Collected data
Start of Block

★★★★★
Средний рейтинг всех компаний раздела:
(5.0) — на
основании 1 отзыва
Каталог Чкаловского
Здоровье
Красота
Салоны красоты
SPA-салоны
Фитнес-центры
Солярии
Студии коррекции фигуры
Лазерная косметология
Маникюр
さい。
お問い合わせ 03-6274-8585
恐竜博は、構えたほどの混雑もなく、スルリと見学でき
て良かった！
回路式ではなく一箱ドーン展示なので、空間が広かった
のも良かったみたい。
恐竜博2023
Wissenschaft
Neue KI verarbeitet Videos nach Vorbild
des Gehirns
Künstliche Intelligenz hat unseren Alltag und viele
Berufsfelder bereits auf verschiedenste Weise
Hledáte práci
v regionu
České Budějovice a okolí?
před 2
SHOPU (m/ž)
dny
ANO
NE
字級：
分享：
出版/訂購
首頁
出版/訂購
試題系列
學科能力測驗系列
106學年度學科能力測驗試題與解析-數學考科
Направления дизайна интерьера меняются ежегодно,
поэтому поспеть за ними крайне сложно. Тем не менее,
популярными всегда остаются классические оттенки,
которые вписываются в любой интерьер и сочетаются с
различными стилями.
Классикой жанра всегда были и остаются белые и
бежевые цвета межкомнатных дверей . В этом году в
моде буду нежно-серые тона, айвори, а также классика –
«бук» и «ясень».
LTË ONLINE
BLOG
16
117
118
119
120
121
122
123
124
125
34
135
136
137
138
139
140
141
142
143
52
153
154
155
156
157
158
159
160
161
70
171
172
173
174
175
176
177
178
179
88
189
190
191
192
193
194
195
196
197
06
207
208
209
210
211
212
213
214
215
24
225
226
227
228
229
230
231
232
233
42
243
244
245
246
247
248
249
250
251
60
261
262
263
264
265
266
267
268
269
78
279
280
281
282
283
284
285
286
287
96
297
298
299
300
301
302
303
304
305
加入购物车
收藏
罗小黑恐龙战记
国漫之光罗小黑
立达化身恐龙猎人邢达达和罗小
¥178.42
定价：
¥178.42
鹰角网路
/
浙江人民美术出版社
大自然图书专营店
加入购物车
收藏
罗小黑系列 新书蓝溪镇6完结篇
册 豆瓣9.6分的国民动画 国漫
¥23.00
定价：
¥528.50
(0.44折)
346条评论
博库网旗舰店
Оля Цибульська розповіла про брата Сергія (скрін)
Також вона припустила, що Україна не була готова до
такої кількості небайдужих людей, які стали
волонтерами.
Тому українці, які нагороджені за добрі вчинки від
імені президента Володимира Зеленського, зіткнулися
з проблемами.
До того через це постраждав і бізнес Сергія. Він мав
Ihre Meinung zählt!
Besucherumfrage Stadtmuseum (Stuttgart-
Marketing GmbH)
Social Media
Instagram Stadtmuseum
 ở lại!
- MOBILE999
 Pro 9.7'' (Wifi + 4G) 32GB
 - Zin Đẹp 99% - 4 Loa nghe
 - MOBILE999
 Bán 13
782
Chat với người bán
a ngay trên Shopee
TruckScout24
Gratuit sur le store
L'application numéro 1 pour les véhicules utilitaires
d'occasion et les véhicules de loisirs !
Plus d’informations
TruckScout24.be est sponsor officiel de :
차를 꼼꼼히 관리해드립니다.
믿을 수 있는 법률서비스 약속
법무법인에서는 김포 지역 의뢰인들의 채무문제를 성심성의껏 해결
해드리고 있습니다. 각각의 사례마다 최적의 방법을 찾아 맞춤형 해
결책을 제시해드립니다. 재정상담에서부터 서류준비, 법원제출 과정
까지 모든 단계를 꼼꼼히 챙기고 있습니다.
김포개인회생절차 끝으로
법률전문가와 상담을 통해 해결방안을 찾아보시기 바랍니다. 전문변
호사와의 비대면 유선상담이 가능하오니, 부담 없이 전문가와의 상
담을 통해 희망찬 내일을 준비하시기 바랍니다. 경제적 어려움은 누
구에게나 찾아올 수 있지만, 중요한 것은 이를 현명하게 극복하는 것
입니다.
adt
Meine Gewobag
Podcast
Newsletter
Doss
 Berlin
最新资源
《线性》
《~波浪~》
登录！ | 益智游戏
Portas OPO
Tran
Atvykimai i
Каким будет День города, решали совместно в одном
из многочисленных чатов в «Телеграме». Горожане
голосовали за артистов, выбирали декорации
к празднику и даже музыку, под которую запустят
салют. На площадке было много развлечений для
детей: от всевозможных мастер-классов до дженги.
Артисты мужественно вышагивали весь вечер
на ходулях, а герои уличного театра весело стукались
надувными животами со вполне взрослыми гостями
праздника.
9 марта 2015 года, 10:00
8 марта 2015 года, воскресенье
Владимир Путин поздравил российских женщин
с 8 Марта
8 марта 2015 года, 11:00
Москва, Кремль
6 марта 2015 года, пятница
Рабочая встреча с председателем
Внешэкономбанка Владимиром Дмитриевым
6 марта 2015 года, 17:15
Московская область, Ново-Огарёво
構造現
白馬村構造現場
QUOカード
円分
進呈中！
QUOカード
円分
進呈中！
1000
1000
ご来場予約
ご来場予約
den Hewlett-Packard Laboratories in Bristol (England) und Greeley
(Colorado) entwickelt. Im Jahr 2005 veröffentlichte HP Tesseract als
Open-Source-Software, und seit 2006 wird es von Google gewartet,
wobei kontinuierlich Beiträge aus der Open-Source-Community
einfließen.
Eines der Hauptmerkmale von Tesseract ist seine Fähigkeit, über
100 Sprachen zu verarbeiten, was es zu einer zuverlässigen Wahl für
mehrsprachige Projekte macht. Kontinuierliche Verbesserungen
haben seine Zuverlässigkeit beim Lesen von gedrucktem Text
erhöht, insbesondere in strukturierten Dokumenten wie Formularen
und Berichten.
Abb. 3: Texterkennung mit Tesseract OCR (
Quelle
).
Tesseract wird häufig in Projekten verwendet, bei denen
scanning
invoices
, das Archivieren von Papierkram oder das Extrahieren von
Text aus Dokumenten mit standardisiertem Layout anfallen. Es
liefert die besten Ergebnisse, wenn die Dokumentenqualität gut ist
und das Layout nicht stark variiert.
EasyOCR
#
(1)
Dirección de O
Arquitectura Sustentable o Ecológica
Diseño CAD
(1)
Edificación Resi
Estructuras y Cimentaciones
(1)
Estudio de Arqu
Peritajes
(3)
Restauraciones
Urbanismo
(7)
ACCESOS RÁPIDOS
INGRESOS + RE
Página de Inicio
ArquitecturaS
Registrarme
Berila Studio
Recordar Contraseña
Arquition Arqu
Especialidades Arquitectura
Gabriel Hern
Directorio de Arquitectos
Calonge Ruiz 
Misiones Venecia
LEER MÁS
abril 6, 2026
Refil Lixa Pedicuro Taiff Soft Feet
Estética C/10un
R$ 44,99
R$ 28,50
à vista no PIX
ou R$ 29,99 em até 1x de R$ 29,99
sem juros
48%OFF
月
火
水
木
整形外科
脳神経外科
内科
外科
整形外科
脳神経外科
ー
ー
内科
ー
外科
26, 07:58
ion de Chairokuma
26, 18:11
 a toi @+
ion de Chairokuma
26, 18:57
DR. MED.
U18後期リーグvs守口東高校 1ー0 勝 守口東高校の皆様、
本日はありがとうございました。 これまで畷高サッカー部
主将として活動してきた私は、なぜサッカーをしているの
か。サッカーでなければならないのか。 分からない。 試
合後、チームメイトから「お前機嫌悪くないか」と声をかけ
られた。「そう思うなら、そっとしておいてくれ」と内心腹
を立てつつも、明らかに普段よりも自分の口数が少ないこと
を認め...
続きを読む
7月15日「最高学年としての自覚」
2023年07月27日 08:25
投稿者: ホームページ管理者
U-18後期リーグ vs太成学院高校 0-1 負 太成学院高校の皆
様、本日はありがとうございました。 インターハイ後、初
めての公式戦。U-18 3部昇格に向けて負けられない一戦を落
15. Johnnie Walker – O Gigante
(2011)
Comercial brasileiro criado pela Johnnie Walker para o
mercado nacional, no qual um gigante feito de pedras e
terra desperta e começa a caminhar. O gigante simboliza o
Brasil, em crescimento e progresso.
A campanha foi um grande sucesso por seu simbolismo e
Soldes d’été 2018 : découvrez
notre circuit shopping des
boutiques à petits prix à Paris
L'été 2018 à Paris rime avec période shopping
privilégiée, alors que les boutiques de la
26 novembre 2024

End of Block

» Task directions:
Repeat exactly the lines of the records from the one containing "Soldes d’été 2018 : découvrez" to the last, and include no line outside that stretch.

» Reply to the task:
Soldes d’été 2018 : découvrez
notre circuit shopping des
boutiques à petits prix à Paris
L'été 2018 à Paris rime avec période shopping
privilégiée, alors que les boutiques de la
26 novembre 2024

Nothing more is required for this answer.